Task: Carry the RCAT diurnal-cycle guide below forward, starting right after its final sentence.

Quoted passage:

┄┄┄┄┄┄

Use Case 3: Diurnal Cycles¶
One main advantage of RCAT is that it can run analyses of large data sets through the use of parallelization (using the dask module). In principle it involves splitting the data into several “chunks” (in the space and/or time dimensions) and then run a set of operations on each of the chunk in parallel. Read more about it on dask homepage.
Depending on the analysis you want to run on your data, you might consider chunking your data differently. If, for example, you would like to calculate a quantile value for the data over all time steps then you should do the chunking in space only so that each chunk has all time steps available. Here, RCAT will be applied to calculate diurnal cycles of some model output using different statistical measures and how the splitting/chunking of data matters.
Similar to Use Case 1 most changes will be done in the configuration file, src/config/config_main.ini.
Calculate diurnal cycles of mean CAPE and plot the results¶
STEP 1: Data input¶
Under section MODELS specify the path to model data and set start and end years as well as months to analyze.

┄┄┄┄┄┄

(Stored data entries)
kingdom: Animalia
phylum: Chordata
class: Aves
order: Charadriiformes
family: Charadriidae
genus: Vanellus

┄┄┄┄┄┄

The result:
arome = {
'fpath': '/nobackup/rossby21/rossby/joint_exp/norcp/NorCP_AROME_ERAI_ALADIN_1997_2017/netcdf',
'start year': 1998, 'end year': 2002, 'months': [5,6,7,8,9]
}
aladin = {
'fpath': '/nobackup/rossby21/rossby/joint_exp/norcp/NorCP_ALADIN_ERAI_1997_2017/netcdf',
'start year': 1998, 'end year': 2002, 'months': [5,6,7,8,9]
}
If you would like to include observations as well, set accordingly in the OBS section.
STEP 2: Variables¶
Set output directory under the SETTINGS section.
In the key variables we specify in this example pcape (a specific model version of CAPE) available on 3 hourly time resolution. If only models will be analyzed set ‘obs’ to None. ‘regrid to’ is set to the coarser grid of the two models and data is interpolated using the bilinear method.
Specify region(s) in the regions key for which statistics will be selected, and finally plotted, for.
output dir = /nobackup/rossby22/sm_petli/analysis/test_dcycle_analysis
variables = {
'pcape': {'freq': '3H', 'units': 'J/kg', 'scale factor': None, 'accumulated': False, 'obs': None, 'regrid to': 'aladin', 'regrid method': 'bilinear'},
}
regions = ['Sweden', 'Denmark', 'Norway', 'Finland']
STEP 3: Select statistics¶
The statistics, diurnal cycle, is specified under the stats key in the STATISTICS section. Default options for diurnal cycle is found in the default_stats_config function in the statistics module. In default settings, hours is set to all 24 hours in a day. Since the data here is on 3 hourly resolution we specify these hours. The stat method (the statistical measure) for each hour is mean in default and it is kept here, and the data is chunked in the time dimension (also default so not specified here).
stats = {
'diurnal cycle': {'hours': [0, 3, 6, 9, 12, 15, 18, 21]}
}
STEP 4: Plotting¶
Under PLOTTING, validation plot should be set to True to enable plotting. Plotting of diurnal cycles will be both maps (for each hour) and line plots for specified regions.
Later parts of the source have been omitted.